▶ [What is being asked]:
Retype the entries below exactly, but begin at the line containing "Xưởng sản xuất & cho thuê tại TP" and end at the last line.

+ + +

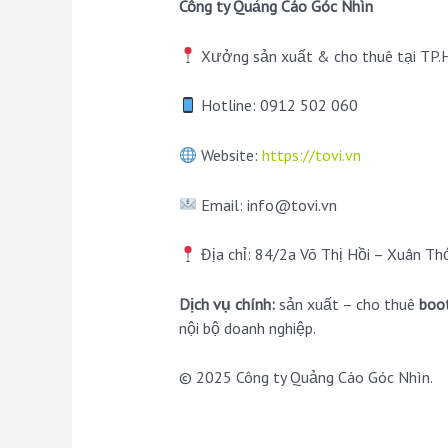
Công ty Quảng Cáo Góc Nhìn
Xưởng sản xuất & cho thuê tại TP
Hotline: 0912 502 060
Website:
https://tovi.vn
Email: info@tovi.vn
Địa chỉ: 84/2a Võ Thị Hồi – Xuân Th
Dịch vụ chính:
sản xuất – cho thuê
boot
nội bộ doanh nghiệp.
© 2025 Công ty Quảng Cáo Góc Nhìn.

+ + +

▶ [Answer to this problem]:
Xưởng sản xuất & cho thuê tại TP
Hotline: 0912 502 060
Website:
https://tovi.vn
Email: info@tovi.vn
Địa chỉ: 84/2a Võ Thị Hồi – Xuân Th
Dịch vụ chính:
sản xuất – cho thuê
boot
nội bộ doanh nghiệp.
© 2025 Công ty Quảng Cáo Góc Nhìn.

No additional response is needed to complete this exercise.